Been classically trained on a world class stage, with incomparable volume, to observe more than just the surface happenings. So when I hear critics promoting inaccuracies and inconsistencies, I often feel like maybe they can’t see the forest for the trees.
My reality check is always the mirror. Ain’t in no position to judge another. None. Got so many rough edges to polish, it’ll take a lifetime.
After writing yesterday’s post, wondered if I had crossed a line by sharing statistics I can not verify as 100% accurate. Then it hit me. Truly, the statistics are irrelevant.
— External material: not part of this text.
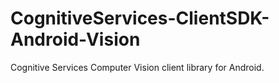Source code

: # CognitiveServices-ClientSDK-Android-Vision
Cognitive Services Computer Vision client library for Android.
What if only one child was aborted per day, or per hour? No one could dispute that number.
What this really comes down to is when do we get to say it’s okay to snuff out a life?
These photos and captions are the prelude to today’s post. Please read carefully.
But when the Deacon shared these statistics, I became nauseous:
39th anniversary of Roe vs Wade
22% pregnancies end in abortion (1 in 5)
47% have had more than one abortion (for real?)
each day 3,500+ abortions happen
Now, a day later, after Googling abortion statistics, I question the statistics validity. And then instantaneously think, “This isn’t about whether the statistics are accurate, it’s about whether taking away life from a living being seems morally acceptable”.
Bill Clinton (in yesterday’s headline) isn’t trying to solve all the world’s problems, just most of them. Jesus is trying to solve all the world’s problems. But He’s trying to solve them through ordinary people, not Presidents. At Church today, the Deacon talked about our role as follower.
He suggested that our laws shouldn’t drive our values, but that our values ought to drive our laws. Roe vs Wade on January 22, 1973 created a law that leaves me extraordinarily confused – a child dies for every abortion. Dies.
PS. It is January 22, 2012 as I write this. (it’s a “blog 90-days ahead experiment”), so it’s in the moment now, but on April 22 when we read this, we’ll race right on by it….and that was the Deacon’s point. A follower can not.
Are hyper-thinkers forgivable? I sure hope so. Otherwise, it’s gonna be a long day (week, month, year, life…).
PS. Bill Clinton’s good works allow us to forgive him right? What if it was a school teacher, or a bus driver, or a nurse that did what he did? Then what?